This project demonstrates document clustering and topic modeling techniques on the Twenty Newsgroups dataset. The objective is to apply clustering algorithms like K-means and Latent Dirichlet Allocation (LDA) to group similar documents and discover underlying topics within a large text corpus.
The analysis includes:
- Document Clustering: Using K-means to partition the dataset into clusters.
- Topic Modeling: Using LDA to uncover topics from the document corpus.
- Visualization: Dimensionality reduction using PCA to visualize the clusters.
- Dataset: Twenty Newsgroups dataset containing approximately 20,000 newsgroup documents organized into 20 different categories.
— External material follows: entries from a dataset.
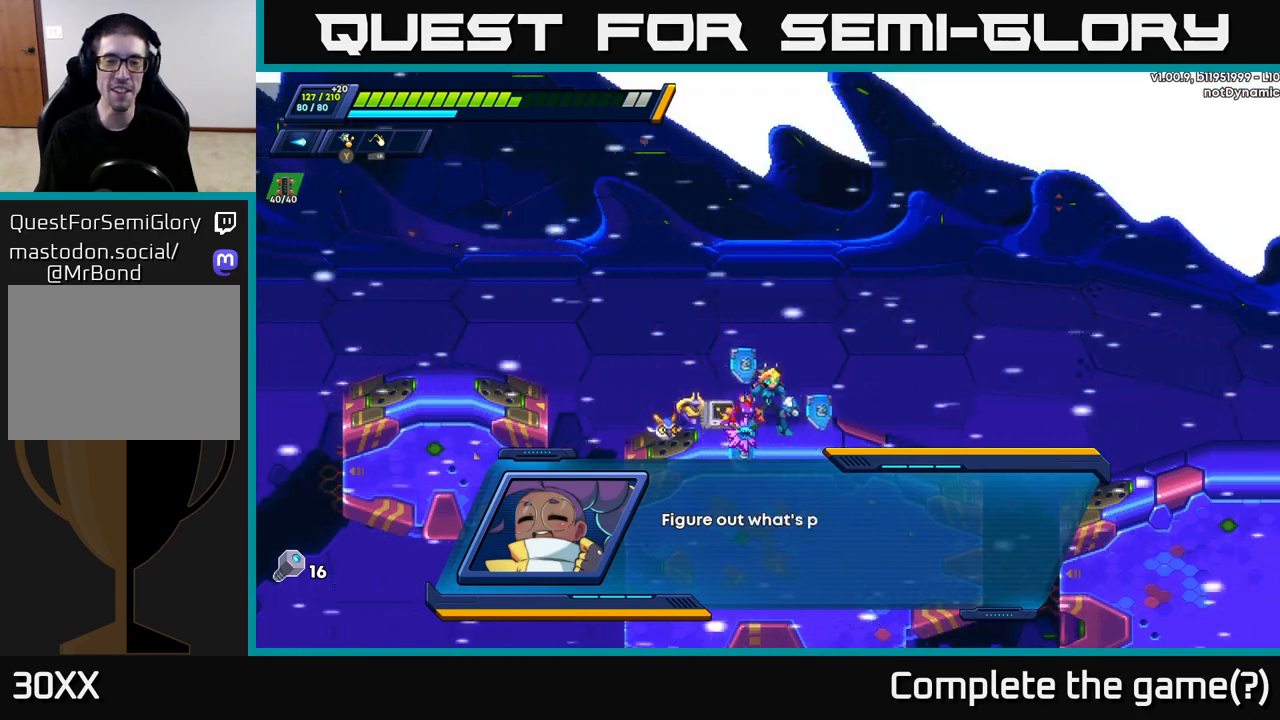
{"buttons": ["X"], "left_stick": "center", "right_stick": "center", "events": [[467, "X", "down"]]}
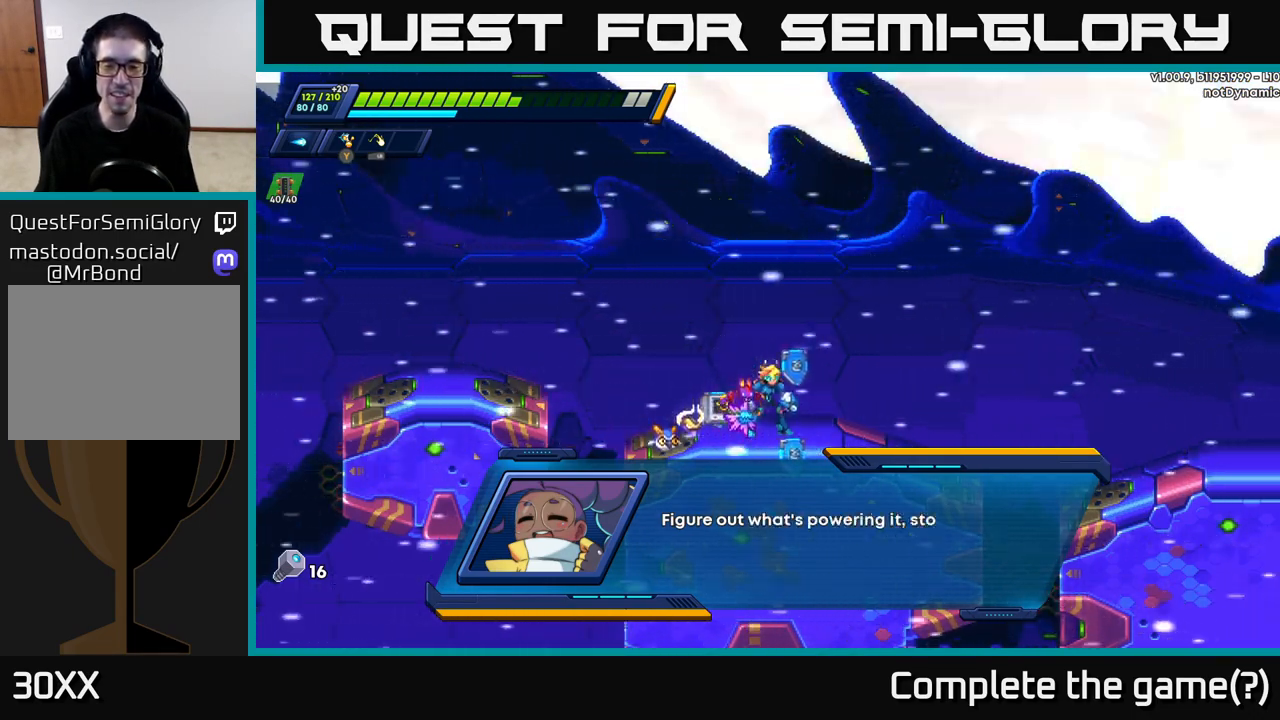
{"buttons": [], "left_stick": "center", "right_stick": "center", "events": [[67, "X", "up"]]}
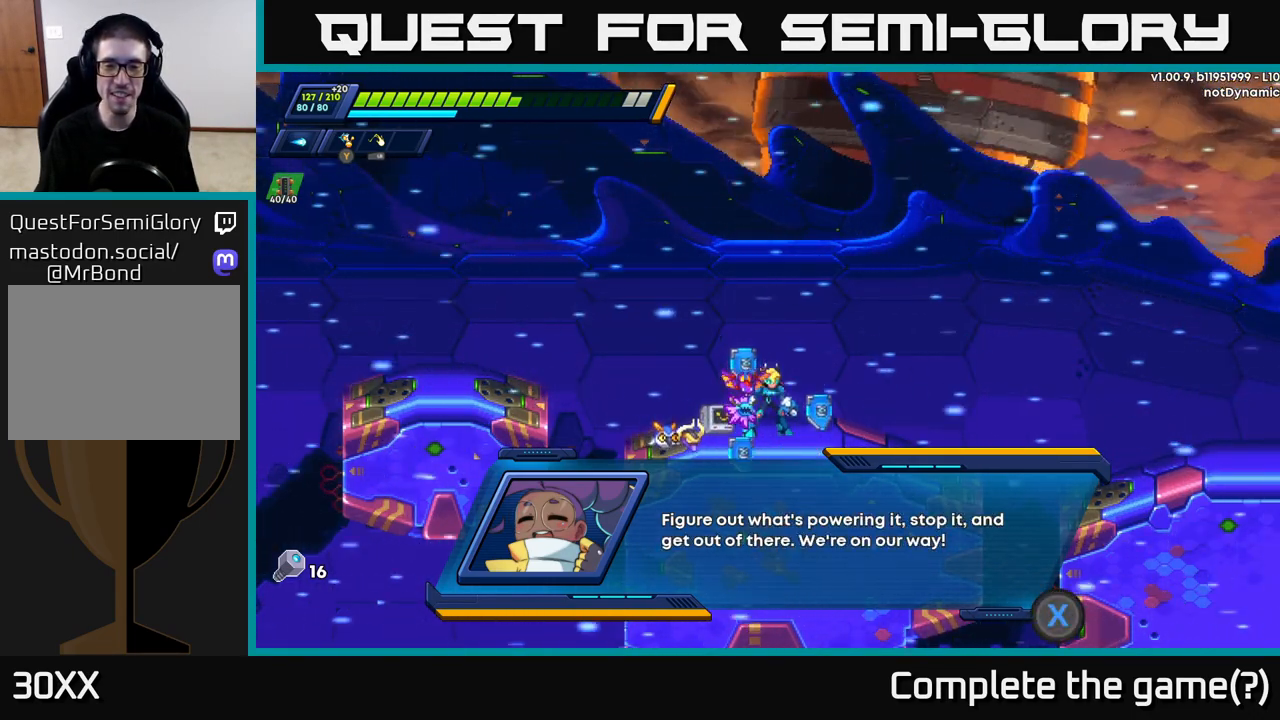
{"buttons": [], "left_stick": "center", "right_stick": "center", "events": [[167, "X", "down"], [383, "X", "up"]]}
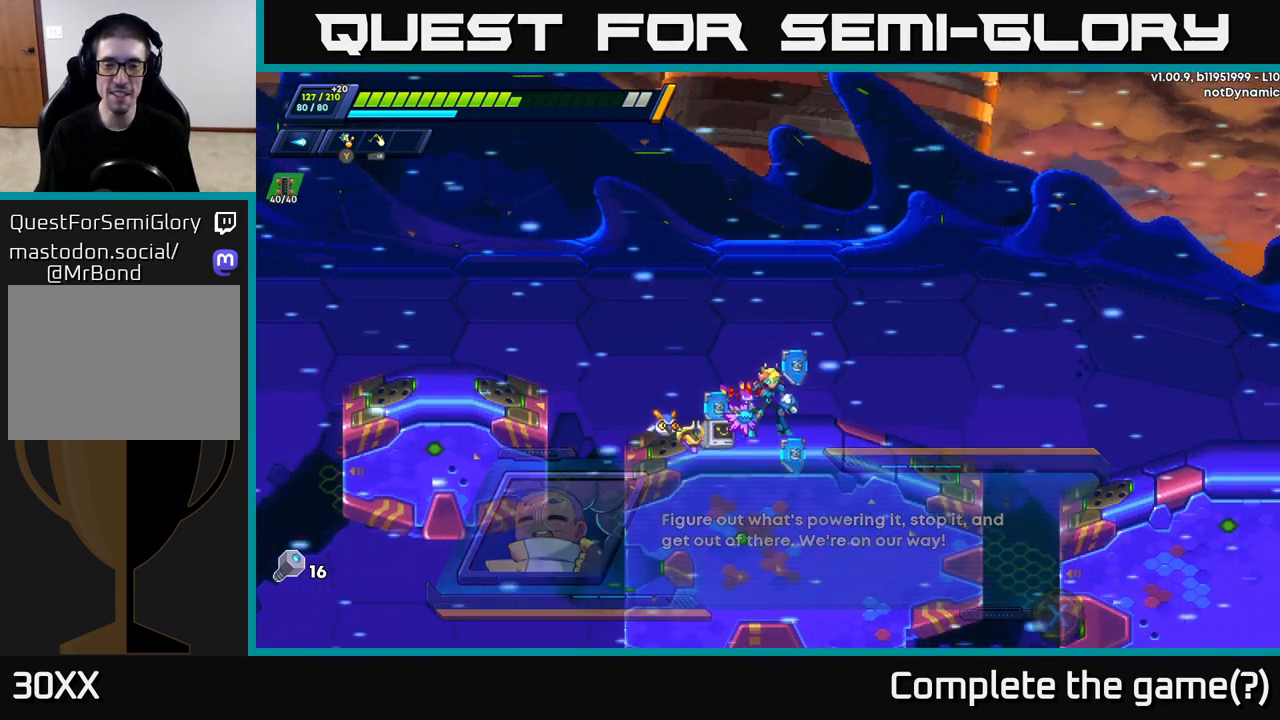
{"buttons": ["R2"], "left_stick": "right", "right_stick": "center", "events": [[250, "left_stick", "right"], [383, "R2", "down"]]}
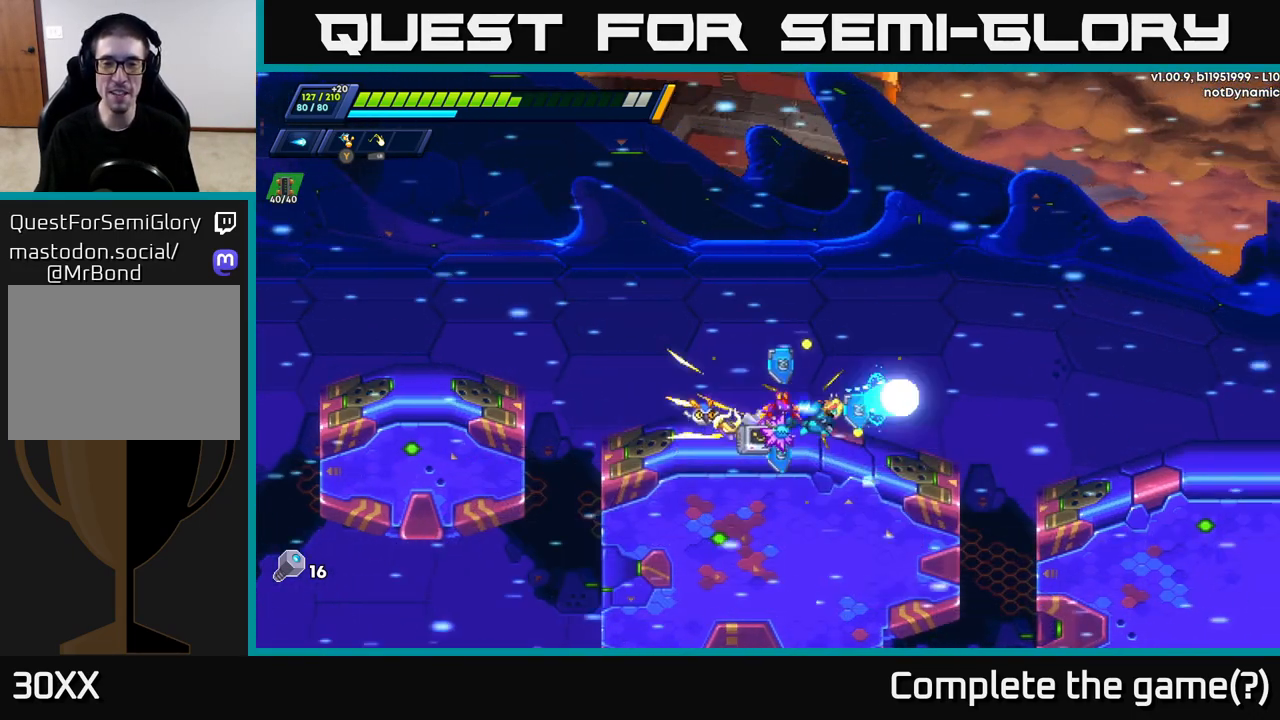
{"buttons": ["A", "R2"], "left_stick": "right", "right_stick": "center", "events": [[250, "R2", "up"], [333, "R2", "down"], [383, "A", "down"]]}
- K-means Clustering: A popular unsupervised learning algorithm for partitioning data into clusters based on similarity.
- Latent Dirichlet Allocation (LDA): A statistical model for topic modeling that discovers the hidden thematic structure in a collection of documents.
To get started with this project, follow these steps:
-
Clone the Repository
git clone https://github.com/rohanag03/Document-Clustering-Topic-Modeling.git cd Document-Clustering-Topic-Modeling
-
Install Required Packages
pip install -r requirements.txt
- Data Preprocessing: Includes text tokenization, stopword removal, and stemming.
- Feature Extraction: Uses TF-IDF vectorization for document representation.
- Clustering: Implements K-means to group documents into clusters.
- Topic Modeling: Applies LDA to extract topics from the document corpus.
- Visualization: Uses PCA for dimensionality reduction to visualize document clusters.
Contributions are welcome! If you have suggestions for improvements or would like to add new features, please follow these steps:
- Fork the repository.
- Create a new branch for your changes.
- Commit your changes and push to your forked repository.
- Open a pull request with a description of the changes you made.
This project is licensed under the MIT License. See the LICENSE file for more details.